# guide pin



## helivaguy (Nov 18, 2009)

hi guys,
having trouble finding a guide pin for the older life-like chassis
its the one that holds the axle in place.
any ideas?
thanks.


----------



## AfxToo (Aug 29, 2003)

Try Bob at BADL Hobbies or Jim at JAG Hobbies or Bob at Lucky Bob's.
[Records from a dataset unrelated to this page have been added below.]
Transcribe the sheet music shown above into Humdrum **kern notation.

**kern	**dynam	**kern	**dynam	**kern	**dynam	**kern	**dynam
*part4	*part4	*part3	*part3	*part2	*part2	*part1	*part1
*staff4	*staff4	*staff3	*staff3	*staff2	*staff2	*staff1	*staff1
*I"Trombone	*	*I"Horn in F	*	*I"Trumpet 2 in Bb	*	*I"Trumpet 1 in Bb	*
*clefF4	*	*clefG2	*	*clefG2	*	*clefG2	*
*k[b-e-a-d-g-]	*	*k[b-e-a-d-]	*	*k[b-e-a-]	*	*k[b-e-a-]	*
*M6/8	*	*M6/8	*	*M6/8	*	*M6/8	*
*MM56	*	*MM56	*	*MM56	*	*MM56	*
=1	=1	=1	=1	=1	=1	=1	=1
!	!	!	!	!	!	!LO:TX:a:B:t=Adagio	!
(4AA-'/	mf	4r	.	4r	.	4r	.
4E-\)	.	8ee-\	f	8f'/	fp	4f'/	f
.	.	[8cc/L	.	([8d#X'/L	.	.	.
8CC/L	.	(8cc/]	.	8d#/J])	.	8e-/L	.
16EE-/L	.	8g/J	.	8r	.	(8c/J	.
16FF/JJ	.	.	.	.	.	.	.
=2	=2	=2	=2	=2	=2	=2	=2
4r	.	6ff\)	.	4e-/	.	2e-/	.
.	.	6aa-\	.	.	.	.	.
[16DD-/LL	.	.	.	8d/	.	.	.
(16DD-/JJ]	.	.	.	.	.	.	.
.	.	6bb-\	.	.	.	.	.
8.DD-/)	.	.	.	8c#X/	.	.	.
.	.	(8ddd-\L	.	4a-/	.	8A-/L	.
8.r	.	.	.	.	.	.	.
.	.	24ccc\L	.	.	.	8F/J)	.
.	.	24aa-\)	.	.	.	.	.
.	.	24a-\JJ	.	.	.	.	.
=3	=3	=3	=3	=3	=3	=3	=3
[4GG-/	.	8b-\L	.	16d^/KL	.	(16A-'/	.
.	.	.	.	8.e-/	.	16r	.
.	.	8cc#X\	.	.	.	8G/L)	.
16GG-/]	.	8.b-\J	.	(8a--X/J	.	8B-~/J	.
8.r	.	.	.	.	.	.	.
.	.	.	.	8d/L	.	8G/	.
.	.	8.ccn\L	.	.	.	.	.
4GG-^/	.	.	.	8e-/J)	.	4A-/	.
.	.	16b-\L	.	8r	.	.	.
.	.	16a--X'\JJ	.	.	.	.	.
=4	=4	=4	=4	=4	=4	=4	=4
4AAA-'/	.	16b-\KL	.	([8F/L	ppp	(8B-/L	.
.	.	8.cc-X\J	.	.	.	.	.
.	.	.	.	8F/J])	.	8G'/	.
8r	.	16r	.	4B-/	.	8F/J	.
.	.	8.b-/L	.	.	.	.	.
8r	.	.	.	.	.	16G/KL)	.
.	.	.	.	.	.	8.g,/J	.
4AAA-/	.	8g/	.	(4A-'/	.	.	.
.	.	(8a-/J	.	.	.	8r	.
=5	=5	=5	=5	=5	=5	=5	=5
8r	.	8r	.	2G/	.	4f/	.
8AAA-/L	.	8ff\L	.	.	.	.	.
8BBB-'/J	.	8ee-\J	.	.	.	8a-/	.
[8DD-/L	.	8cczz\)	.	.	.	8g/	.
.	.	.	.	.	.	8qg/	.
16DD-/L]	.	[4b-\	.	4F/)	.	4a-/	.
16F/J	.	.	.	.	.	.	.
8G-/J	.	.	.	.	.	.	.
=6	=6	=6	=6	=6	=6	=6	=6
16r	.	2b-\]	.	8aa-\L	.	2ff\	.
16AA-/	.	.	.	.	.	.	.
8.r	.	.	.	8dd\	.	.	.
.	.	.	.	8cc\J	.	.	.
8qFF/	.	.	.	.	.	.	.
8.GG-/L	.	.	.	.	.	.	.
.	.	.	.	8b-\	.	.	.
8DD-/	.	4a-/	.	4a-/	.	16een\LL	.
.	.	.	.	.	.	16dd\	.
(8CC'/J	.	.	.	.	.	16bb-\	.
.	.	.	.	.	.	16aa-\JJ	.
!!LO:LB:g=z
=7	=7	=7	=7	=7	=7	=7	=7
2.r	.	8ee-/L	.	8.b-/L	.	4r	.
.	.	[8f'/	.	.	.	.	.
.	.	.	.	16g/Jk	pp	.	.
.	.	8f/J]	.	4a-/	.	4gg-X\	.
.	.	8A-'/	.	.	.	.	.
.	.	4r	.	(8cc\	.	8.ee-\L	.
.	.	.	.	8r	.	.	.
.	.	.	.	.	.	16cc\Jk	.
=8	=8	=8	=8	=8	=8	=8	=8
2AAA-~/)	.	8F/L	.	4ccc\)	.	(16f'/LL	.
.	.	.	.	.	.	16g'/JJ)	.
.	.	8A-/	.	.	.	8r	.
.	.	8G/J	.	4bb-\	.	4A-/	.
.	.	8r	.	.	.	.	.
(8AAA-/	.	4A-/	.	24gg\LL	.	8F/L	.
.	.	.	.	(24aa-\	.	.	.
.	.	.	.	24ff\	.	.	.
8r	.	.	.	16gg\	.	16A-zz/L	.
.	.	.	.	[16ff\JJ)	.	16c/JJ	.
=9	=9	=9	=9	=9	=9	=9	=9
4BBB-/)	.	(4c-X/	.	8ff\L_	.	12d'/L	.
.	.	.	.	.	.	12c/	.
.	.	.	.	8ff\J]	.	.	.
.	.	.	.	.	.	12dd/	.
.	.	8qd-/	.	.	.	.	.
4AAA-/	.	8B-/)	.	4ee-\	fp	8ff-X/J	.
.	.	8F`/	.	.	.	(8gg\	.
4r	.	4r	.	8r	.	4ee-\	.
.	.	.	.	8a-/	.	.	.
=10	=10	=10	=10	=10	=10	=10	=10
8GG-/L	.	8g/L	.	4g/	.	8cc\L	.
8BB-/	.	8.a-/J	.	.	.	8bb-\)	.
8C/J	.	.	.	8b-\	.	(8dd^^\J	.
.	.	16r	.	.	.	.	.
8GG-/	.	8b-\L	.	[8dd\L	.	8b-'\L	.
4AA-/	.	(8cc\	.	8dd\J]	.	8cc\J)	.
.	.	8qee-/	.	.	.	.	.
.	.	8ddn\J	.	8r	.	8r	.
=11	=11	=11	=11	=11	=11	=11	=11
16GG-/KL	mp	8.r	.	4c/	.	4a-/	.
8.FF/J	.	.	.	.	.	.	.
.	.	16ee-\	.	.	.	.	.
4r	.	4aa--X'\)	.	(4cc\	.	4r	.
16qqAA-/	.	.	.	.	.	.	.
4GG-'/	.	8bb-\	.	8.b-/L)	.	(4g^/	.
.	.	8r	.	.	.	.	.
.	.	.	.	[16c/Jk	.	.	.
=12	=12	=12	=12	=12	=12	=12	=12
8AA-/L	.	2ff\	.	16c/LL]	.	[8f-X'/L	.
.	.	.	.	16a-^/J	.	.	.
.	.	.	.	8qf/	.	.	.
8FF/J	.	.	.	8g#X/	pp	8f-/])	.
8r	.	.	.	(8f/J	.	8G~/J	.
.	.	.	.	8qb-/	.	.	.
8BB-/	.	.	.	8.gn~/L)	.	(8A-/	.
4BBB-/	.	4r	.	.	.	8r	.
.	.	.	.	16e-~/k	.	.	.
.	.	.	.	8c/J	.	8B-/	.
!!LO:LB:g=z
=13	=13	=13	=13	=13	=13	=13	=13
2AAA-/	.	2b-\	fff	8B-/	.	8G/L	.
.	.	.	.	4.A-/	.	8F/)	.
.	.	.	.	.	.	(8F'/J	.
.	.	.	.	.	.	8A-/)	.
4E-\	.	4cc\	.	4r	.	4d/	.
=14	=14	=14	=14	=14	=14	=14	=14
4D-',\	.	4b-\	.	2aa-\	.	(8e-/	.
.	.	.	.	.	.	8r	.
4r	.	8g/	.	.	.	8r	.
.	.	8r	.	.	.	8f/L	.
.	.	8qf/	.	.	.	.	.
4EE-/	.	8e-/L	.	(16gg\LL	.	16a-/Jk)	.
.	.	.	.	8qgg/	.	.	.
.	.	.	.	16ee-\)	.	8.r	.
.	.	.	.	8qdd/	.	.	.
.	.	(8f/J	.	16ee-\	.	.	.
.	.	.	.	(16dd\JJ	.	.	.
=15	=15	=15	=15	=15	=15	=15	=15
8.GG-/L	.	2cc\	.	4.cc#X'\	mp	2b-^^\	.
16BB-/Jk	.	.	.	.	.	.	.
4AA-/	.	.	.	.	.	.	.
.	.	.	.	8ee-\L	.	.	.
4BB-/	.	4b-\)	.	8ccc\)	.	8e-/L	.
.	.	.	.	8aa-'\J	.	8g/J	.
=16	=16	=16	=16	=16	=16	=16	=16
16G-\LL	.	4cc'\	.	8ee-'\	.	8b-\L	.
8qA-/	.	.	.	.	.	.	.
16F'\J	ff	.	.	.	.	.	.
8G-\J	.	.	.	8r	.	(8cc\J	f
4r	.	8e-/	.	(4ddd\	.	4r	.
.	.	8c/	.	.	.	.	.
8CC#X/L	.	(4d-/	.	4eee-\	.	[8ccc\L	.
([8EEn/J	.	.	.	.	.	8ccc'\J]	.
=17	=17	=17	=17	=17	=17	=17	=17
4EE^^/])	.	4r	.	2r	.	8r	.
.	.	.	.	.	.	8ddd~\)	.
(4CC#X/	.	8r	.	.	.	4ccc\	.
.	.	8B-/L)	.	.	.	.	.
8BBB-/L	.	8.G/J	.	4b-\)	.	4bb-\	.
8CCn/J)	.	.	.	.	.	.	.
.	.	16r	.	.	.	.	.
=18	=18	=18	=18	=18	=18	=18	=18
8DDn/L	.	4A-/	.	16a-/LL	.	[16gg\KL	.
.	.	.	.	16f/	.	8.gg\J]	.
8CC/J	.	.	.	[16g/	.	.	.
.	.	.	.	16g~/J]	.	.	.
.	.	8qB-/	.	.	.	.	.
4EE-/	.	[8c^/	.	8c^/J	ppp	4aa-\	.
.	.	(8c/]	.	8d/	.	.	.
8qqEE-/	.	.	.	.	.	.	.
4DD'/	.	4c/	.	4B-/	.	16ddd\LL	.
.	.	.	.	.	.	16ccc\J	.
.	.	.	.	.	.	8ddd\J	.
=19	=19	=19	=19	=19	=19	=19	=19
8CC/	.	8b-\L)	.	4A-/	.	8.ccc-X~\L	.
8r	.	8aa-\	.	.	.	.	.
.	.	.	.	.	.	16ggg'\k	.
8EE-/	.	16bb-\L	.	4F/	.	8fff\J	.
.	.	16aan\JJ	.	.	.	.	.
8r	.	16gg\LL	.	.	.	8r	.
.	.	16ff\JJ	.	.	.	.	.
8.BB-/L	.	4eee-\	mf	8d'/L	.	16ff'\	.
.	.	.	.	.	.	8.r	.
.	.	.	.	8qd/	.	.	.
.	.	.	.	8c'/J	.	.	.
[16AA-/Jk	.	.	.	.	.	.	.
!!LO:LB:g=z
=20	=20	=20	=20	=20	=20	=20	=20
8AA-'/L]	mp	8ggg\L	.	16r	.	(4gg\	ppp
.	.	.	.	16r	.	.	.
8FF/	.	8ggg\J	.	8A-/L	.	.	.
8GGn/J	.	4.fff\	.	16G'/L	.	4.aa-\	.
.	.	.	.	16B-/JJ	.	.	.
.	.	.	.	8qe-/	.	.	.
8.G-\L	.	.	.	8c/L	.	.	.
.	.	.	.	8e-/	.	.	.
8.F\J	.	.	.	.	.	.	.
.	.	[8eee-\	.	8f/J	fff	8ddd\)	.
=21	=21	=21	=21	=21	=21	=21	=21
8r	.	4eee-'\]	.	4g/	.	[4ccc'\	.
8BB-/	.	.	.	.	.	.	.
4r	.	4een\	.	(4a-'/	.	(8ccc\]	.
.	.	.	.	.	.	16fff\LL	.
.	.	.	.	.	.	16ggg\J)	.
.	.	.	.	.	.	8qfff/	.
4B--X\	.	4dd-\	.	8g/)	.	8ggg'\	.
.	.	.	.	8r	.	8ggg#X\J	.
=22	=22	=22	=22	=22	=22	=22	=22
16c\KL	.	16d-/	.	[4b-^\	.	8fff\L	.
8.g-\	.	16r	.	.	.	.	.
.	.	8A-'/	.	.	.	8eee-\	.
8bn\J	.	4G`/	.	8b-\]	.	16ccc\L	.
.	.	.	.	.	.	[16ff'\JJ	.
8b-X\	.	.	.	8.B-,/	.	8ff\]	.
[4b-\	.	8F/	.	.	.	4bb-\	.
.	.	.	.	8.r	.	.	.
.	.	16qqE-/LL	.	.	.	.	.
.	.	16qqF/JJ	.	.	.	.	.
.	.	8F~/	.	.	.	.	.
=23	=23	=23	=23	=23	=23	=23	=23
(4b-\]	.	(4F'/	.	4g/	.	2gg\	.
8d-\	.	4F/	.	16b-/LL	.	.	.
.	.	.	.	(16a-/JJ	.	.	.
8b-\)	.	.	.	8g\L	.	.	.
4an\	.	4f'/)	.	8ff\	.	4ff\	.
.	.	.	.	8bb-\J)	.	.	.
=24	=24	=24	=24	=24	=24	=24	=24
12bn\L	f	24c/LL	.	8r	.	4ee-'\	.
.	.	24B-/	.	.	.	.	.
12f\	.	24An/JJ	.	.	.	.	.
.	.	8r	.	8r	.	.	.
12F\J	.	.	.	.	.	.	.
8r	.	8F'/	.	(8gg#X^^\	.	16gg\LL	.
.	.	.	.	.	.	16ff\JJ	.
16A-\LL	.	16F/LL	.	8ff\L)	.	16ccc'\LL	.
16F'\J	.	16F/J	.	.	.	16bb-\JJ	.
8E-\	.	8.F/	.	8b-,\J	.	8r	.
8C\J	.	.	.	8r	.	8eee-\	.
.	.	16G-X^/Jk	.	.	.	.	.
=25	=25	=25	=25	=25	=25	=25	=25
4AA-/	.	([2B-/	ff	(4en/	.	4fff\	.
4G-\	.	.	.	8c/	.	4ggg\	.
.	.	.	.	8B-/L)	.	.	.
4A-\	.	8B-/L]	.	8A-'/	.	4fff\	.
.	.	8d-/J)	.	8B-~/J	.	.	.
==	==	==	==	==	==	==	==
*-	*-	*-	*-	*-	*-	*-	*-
http://badlhby.com/index.php?cPath=61_86

http://www.jaghobbies.com/ho_slot_cars/parts_life-like.htm

http://www.lucky-bobs-slot-cars.com/wizzard-lifelike-stock-replacement-parts.html

Incidentally, the M-car guide pins are a very good thing to have around if you run Tomy Turbos or Tomy SRTs. The front axle holes on those chassis can get loose and because they pop in from the top they can get dislodged while running the car or in a wreck. The M-car guide pin fixes this problem very nicely. I use them on my SRT race cars. If you're going to order some, consider getting some spares.


----------



## helivaguy (Nov 18, 2009)

thanks, good tips!


----------



## LeeRoy98 (Jul 8, 2005)

How many do you need? I just did a trade with TCR Russ and got 5 extras with some spare parts. I do not need any extras and will be happy to share the wealth of Russ' generosity.

Gary
AKA LeeRoy98
www.marioncountyraceway.com


----------



## alpink (Aug 22, 2010)

now that's what I'm talkin 'bout.


----------



## helivaguy (Nov 18, 2009)

thankyou leeroy!
but i already ordered some


----------